Caught in romantic crises, eight characters try to sort out their relationship problems, slipping easily into and out of sonnets as they think and interact. Of course, Shakespeare's most famous sonnets ("Shall I Compare Thee To A Summer's Day" and "My Mistress' Eyes Are Nothing Like The Sun") find their way into the script early, but are used to good effect, with the genuine emotion behind the words overpowering the risk of cliché. Once those two big ones are out of the way, other sonnets are embroidered into the dialogue, making the classical and the contemporary into one. The emotional impact of these poems has not changed in four hundred years, and their themes are just as true today as they were when Shakespeare first penned them. It's simply a new twist on an ancient style of playwriting, and it works remarkably well.

On the downside, O'Connor and Wilson do not seem to trust their script or their characters enough to let them develop gradually through both their own dialogue and Shakespeare's poetry. Nor do they trust their audience enough to follow the many skeins of the stories.

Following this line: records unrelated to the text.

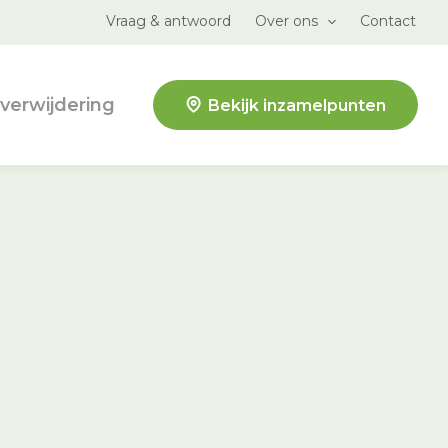
Vraag & antwoord
Over ons
Contact
verwijdering
Bekijk inzamelpunten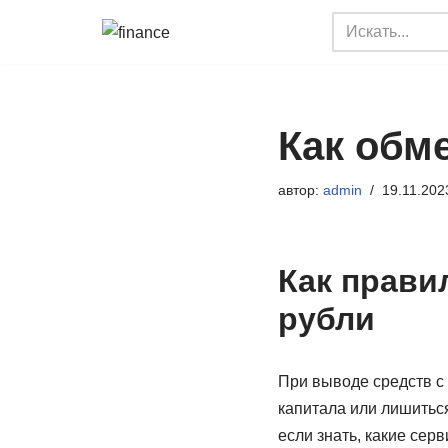
Перейти
к
содержимому
Как обм
автор:
admin
19.11.202
Как прави
рубли
При выводе средств с 
капитала или лишиться
если знать, какие сер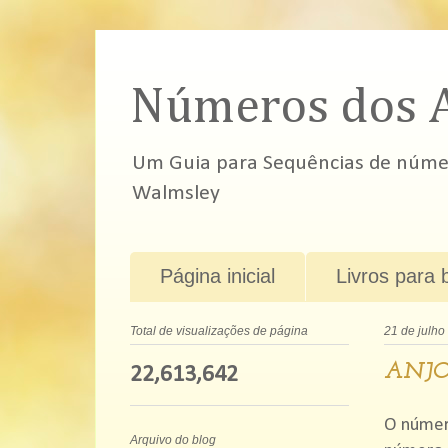
Números dos 
Um Guia para Sequências de número
Walmsley
Página inicial
Livros para 
Total de visualizações de página
21 de julho
ANJO
22,613,642
O númer
Arquivo do blog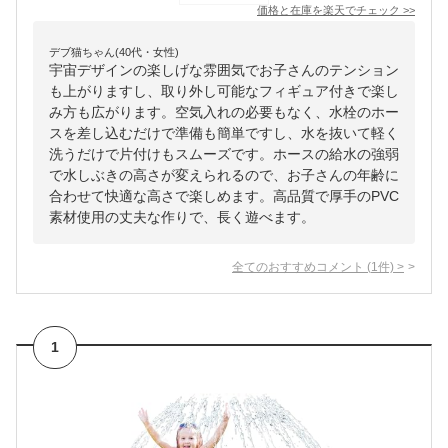
価格と在庫を
楽天
でチェック
>>
デブ猫ちゃん(40代・女性)
宇宙デザインの楽しげな雰囲気でお子さんのテンション
も上がりますし、取り外し可能なフィギュア付きで楽し
み方も広がります。空気入れの必要もなく、水栓のホー
スを差し込むだけで準備も簡単ですし、水を抜いて軽く
洗うだけで片付けもスムーズです。ホースの給水の強弱
で水しぶきの高さが変えられるので、お子さんの年齢に
合わせて快適な高さで楽しめます。高品質で厚手のPVC
素材使用の丈夫な作りで、長く遊べます。
全てのおすすめコメント
(
1
件)
>
1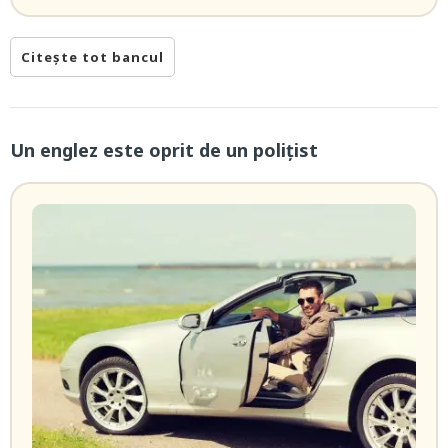
Citește tot bancul
Un englez este oprit de un polițist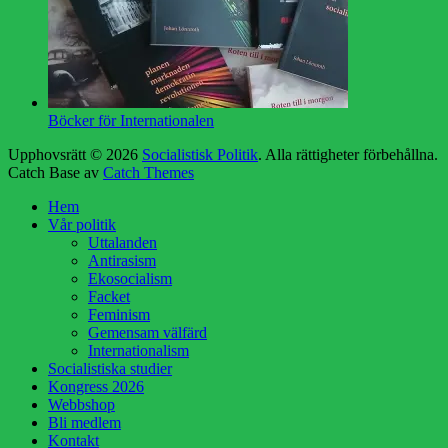
Böcker för Internationalen
Upphovsrätt © 2026
Socialistisk Politik
. Alla rättigheter förbehållna.
Catch Base av
Catch Themes
Rulla
Hem
upp
Vår politik
Uttalanden
Antirasism
Ekosocialism
Facket
Feminism
Gemensam välfärd
Internationalism
Socialistiska studier
Kongress 2026
Webbshop
Bli medlem
Kontakt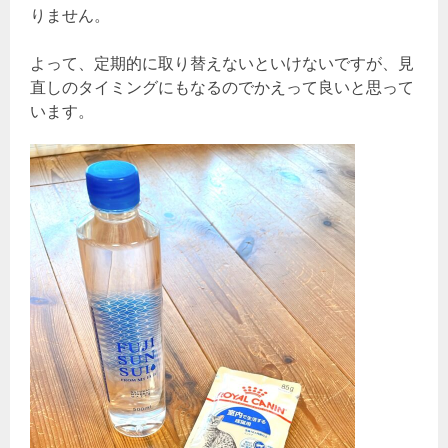
りません。
よって、定期的に取り替えないといけないですが、見
直しのタイミングにもなるのでかえって良いと思って
います。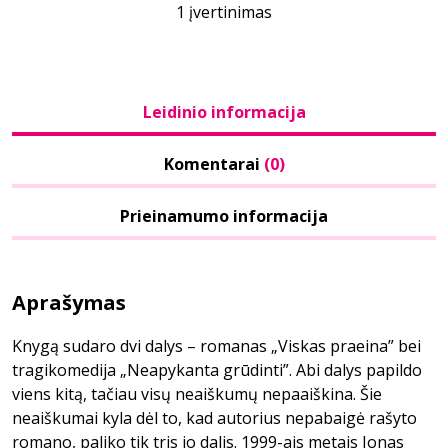
1 įvertinimas
Leidinio informacija
Komentarai
(0)
Prieinamumo informacija
Aprašymas
Knygą sudaro dvi dalys – romanas „Viskas praeina” bei
tragikomedija „Neapykanta grūdinti”. Abi dalys papildo
viens kitą, tačiau visų neaiškumų nepaaiškina. Šie
neaiškumai kyla dėl to, kad autorius nepabaigė rašyto
romano, paliko tik tris jo dalis. 1999-ais metais Jonas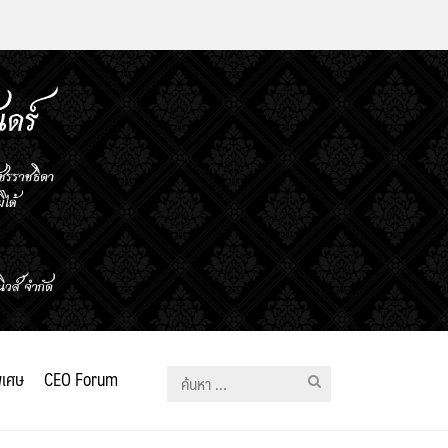
ิเศษ
CEO Forum
ค้นหา
สำหรับ: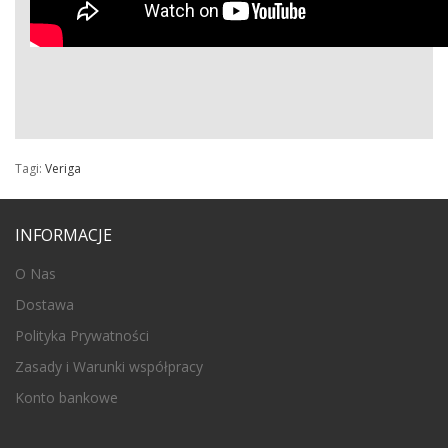
Tagi:
Veriga
INFORMACJE
O Nas
Dostawa
Polityka Prywatności
Zasady i Warunki współpracy
Konto bankowe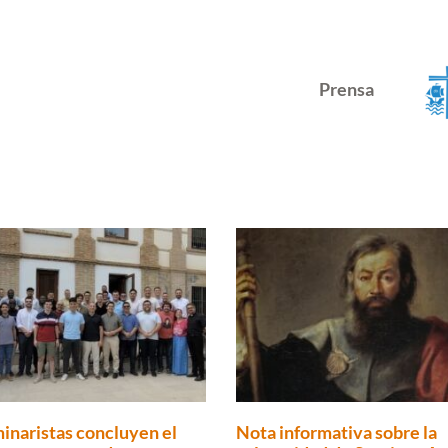
Prensa
inaristas concluyen el
Nota informativa sobre la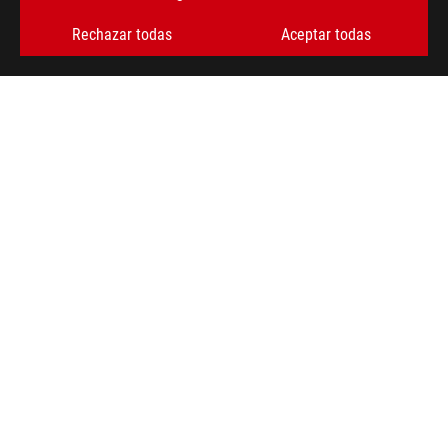
Rechazar todas
Aceptar todas
ACERCA DE ROG
INICIO
NEWSROOM
NOTICIAS
facebook
twitter
youtube
instagram
discord
Spain/Español
POLÍTICA DE PRIVACIDAD
TÉRMINOS DE ACEPTACIÓN
CONFIGURACIÓN DE COOKIES
©ASUSTEK COMPUTER INC. TODOS LOS DERECHOS RESERVADOS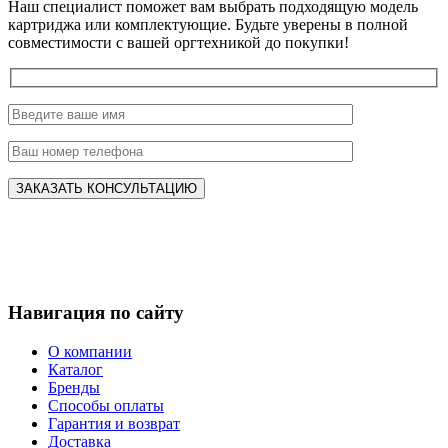
Наш специалист поможет вам выбрать подходящую модель
картриджа или комплектующие. Будьте уверены в полной
совместимости с вашей оргтехникой до покупки!
Навигация по сайту
О компании
Каталог
Бренды
Способы оплаты
Гарантия и возврат
Доставка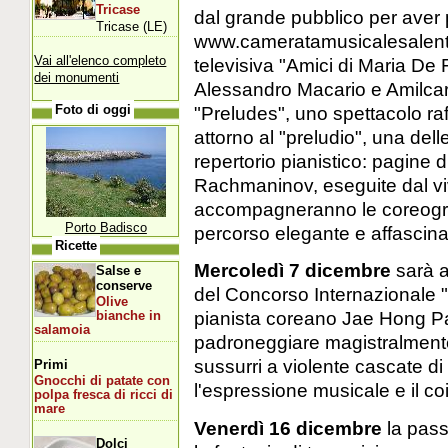
Tricase
dal grande pubblico per aver 
Tricase (LE)
www.cameratamusicalesalentin
Vai all'elenco completo
televisiva "Amici di Maria De 
dei monumenti
Alessandro Macario e Amilcar
"Preludes", uno spettacolo ra
Foto di oggi
attorno al "preludio", una del
repertorio pianistico: pagine
Rachmaninov, eseguite dal viv
accompagneranno le coreogra
Porto Badisco
percorso elegante e affascina
Ricette
Mercoledì 7 dicembre
sarà a
Salse e
conserve
del Concorso Internazionale "
Olive
pianista coreano Jae Hong Par
bianche in
salamoia
padroneggiare magistralmente 
sussurri a violente cascate di
Primi
Gnocchi di patate con
l'espressione musicale e il c
polpa fresca di ricci di
mare
Venerdì 16 dicembre
la passi
Dolci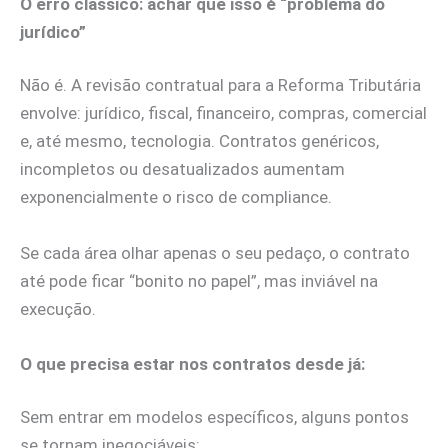
O erro clássico: achar que isso é “problema do
jurídico”
Não é. A revisão contratual para a Reforma Tributária
envolve: jurídico, fiscal, financeiro, compras, comercial
e, até mesmo, tecnologia. Contratos genéricos,
incompletos ou desatualizados aumentam
exponencialmente o risco de compliance.
Se cada área olhar apenas o seu pedaço, o contrato
até pode ficar “bonito no papel”, mas inviável na
execução.
O que precisa estar nos contratos desde já:
Sem entrar em modelos específicos, alguns pontos
se tornam inegociáveis: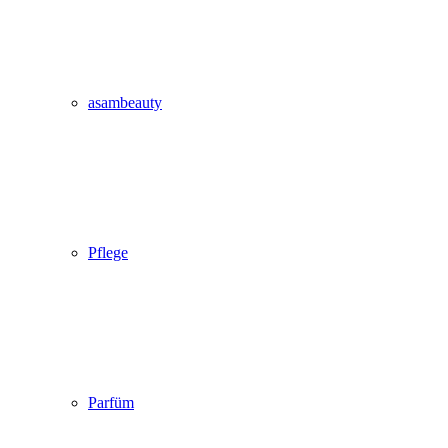
asambeauty
Pflege
Parfüm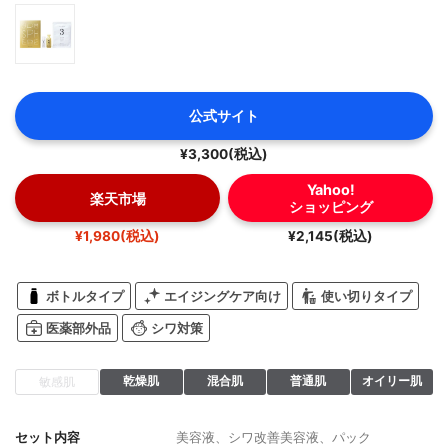
公式サイト
¥3,300(税込)
Yahoo!
楽天市場
ショッピング
¥1,980(税込)
¥2,145(税込)
ボトルタイプ
エイジングケア向け
使い切りタイプ
医薬部外品
シワ対策
乾燥肌
混合肌
普通肌
オイリー肌
敏感肌
セット内容
美容液、シワ改善美容液、パック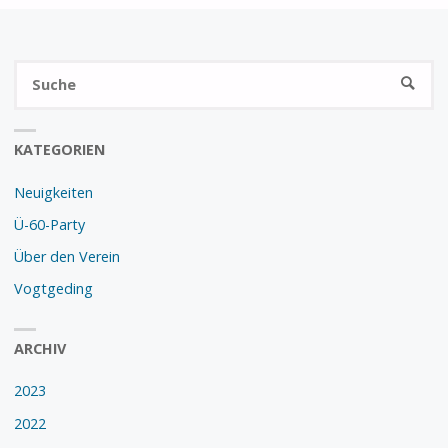
S
SUCHE
na
KATEGORIEN
Neuigkeiten
Ü-60-Party
Über den Verein
Vogtgeding
ARCHIV
2023
2022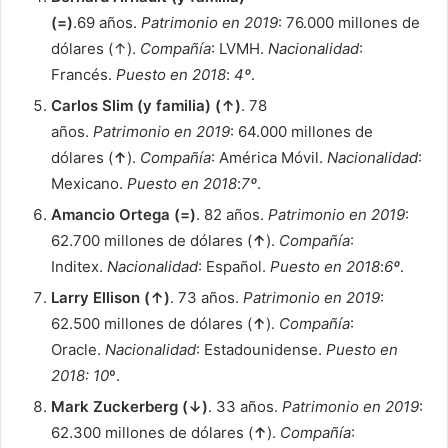
(=)
.69 años.
Patrimonio en 2019
: 76.000 millones de
dólares (↑).
Compañía
: LVMH.
Nacionalidad
:
Francés.
Puesto en 2018
:
4º
.
Carlos Slim (y familia) (↑)
. 78
años.
Patrimonio en 2019
: 64.000 millones de
dólares (
↑
).
Compañía
: América Móvil.
Nacionalidad
:
Mexicano.
Puesto en 2018
:
7º
.
Amancio Ortega (=)
. 82 años.
Patrimonio en 2019
:
62.700 millones de dólares (
↑
).
Compañía
:
Inditex.
Nacionalidad
: Español.
Puesto en 2018
:
6º
.
Larry Ellison (↑)
. 73 años.
Patrimonio en 2019
:
62.500 millones de dólares (
↑
).
Compañía
:
Oracle.
Nacionalidad
: Estadounidense.
Puesto en
2018: 10
º.
Mark Zuckerberg (↓)
. 33 años.
Patrimonio en 2019
:
62.300 millones de dólares (
↑
).
Compañía
: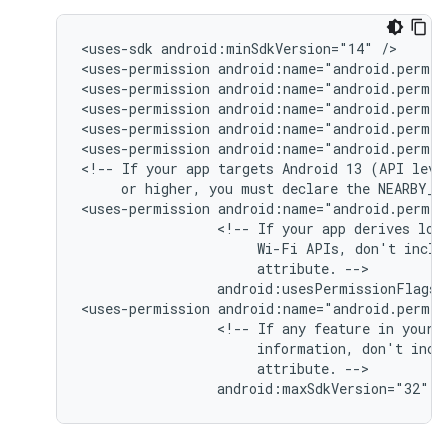
<uses-sdk
android:minSdkVersion="14"
/>

<uses-permission
android:name="android.permis
<uses-permission
android:name="android.permis
<uses-permission
android:name="android.permis
<uses-permission
android:name="android.permis
<uses-permission
android:name="android.permis
<!--
If
your
app
targets
Android 13
(API
or
higher,
you
must
declare
the
NEARBY_W
<uses-permission
<!--
If
your
app
derives
loc
Wi-Fi
APIs,
don't
inclu
attribute.
android:usesPermissionFlags=
<uses-permission
<!--
If
any
feature
in
your
information,
don't
incl
attribute.
android:maxSdkVersion="32"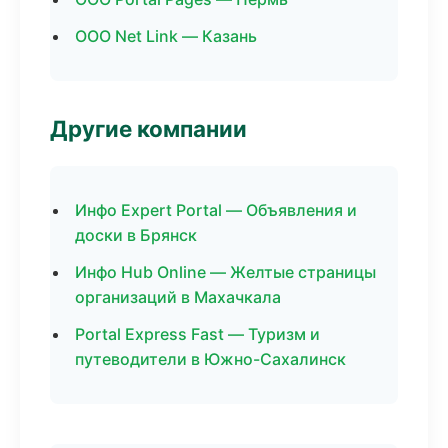
ООО Net Link — Казань
Другие компании
Инфо Expert Portal — Объявления и
доски в Брянск
Инфо Hub Online — Желтые страницы
организаций в Махачкала
Portal Express Fast — Туризм и
путеводители в Южно-Сахалинск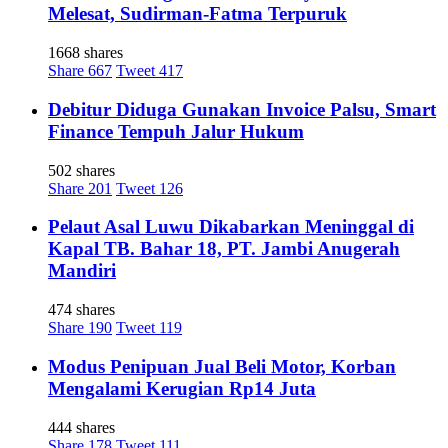
Melesat, Sudirman-Fatma Terpuruk
1668 shares
Share
667
Tweet
417
Debitur Diduga Gunakan Invoice Palsu, Smart
Finance Tempuh Jalur Hukum
502 shares
Share
201
Tweet
126
Pelaut Asal Luwu Dikabarkan Meninggal di
Kapal TB. Bahar 18, PT. Jambi Anugerah
Mandiri
474 shares
Share
190
Tweet
119
Modus Penipuan Jual Beli Motor, Korban
Mengalami Kerugian Rp14 Juta
444 shares
Share
178
Tweet
111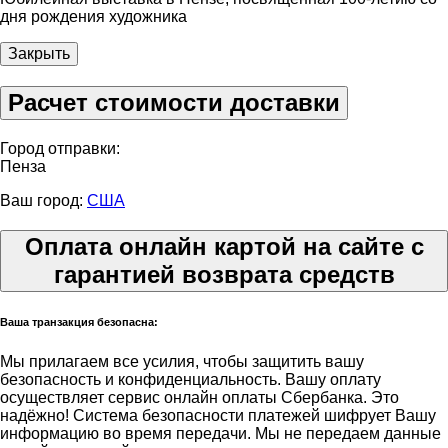
дня рождения художника
Закрыть
Расчет стоимости доставки
Город отправки:
Пенза
Ваш город:
США
Оплата онлайн картой на сайте с
гарантией возврата средств
Ваша транзакция безопасна:
Мы прилагаем все усилия, чтобы защитить вашу
безопасность и конфиденциальность. Вашу оплату
осуществляет сервис онлайн оплаты Сбербанка. Это
надёжно! Система безопасности платежей шифрует Вашу
информацию во время передачи. Мы не передаем данные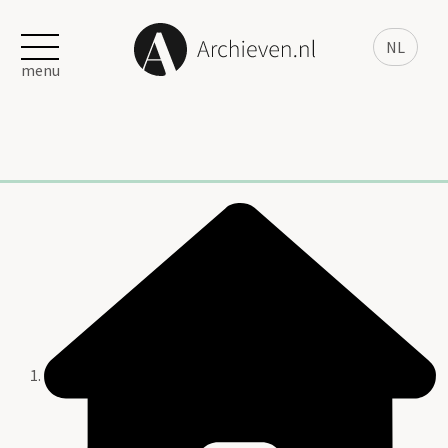
NL
menu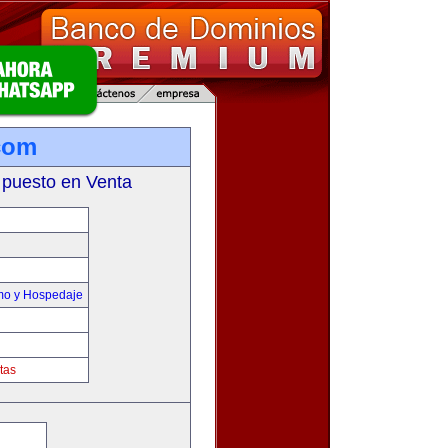
com
 puesto en Venta
smo y Hospedaje
tas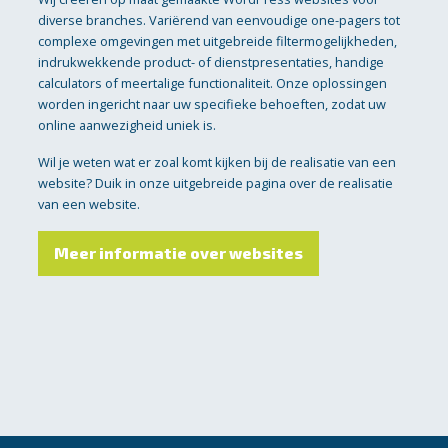
diverse branches. Variërend van eenvoudige one-pagers tot
complexe omgevingen met uitgebreide filtermogelijkheden,
indrukwekkende product- of dienstpresentaties, handige
calculators of meertalige functionaliteit. Onze oplossingen
worden ingericht naar uw specifieke behoeften, zodat uw
online aanwezigheid uniek is.
Wil je weten wat er zoal komt kijken bij de realisatie van een
website? Duik in onze uitgebreide pagina over de realisatie
van een website.
Meer informatie over websites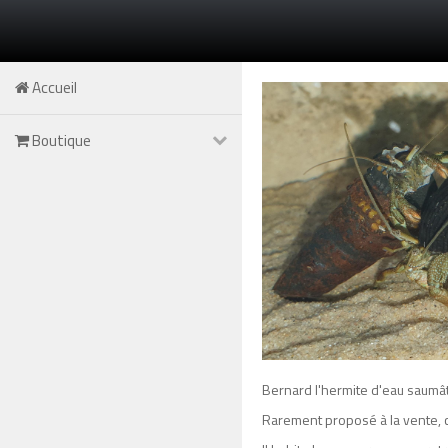
Accueil
Boutique
Bernard l'hermite d'eau saumât
Rarement proposé à la vente, c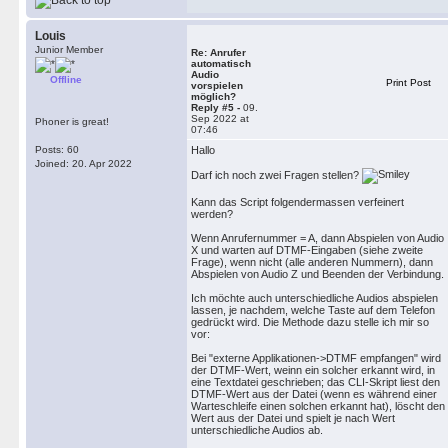
Louis
Junior Member
Re: Anrufer
automatisch
Audio
Offline
Print Post
vorspielen
möglich?
Reply #5 -
09.
Sep 2022 at
Phoner is great!
07:46
Posts: 60
Hallo
Joined: 20. Apr 2022
Darf ich noch zwei Fragen stellen?
Kann das Script folgendermassen verfeinert
werden?
Wenn Anrufernummer = A, dann Abspielen von Audio
X und warten auf DTMF-Eingaben (siehe zweite
Frage), wenn nicht (alle anderen Nummern), dann
Abspielen von Audio Z und Beenden der Verbindung.
Ich möchte auch unterschiedliche Audios abspielen
lassen, je nachdem, welche Taste auf dem Telefon
gedrückt wird. Die Methode dazu stelle ich mir so
vor:
Bei "externe Applikationen->DTMF empfangen" wird
der DTMF-Wert, weinn ein solcher erkannt wird, in
eine Textdatei geschrieben; das CLI-Skript liest den
DTMF-Wert aus der Datei (wenn es während einer
Warteschleife einen solchen erkannt hat), löscht den
Wert aus der Datei und spielt je nach Wert
unterschiedliche Audios ab.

The characters, who have titles like "Husband", "Fool," "Wife," and "Best Friend" instead of names, slowly grow beyond their labels into vivid people, but O'Connor and Wilson seem to lose faith in their own writing three-quarters of the way through. After having issues and dilemmas revealed gently in words both old and new, the characters suddenly line up and explicitly announce their problems to a consoling minister, destroying the subtlety of the play and the mystery of the characters. It's rather disappointing to have every knot untied for us, and leaves little to ponder.

The cast, which includes the playwrights, works very well together as an ensemble, keeping the energy high and a steady rhythm that serves both the poetry and prose, and director Anna McHugh deserves much praise for nicely blurring the lines between the classical and the contemporary. With some fine tuning, O'Connor and Wilson will have a delightful play that any lover of language can utterly enjoy.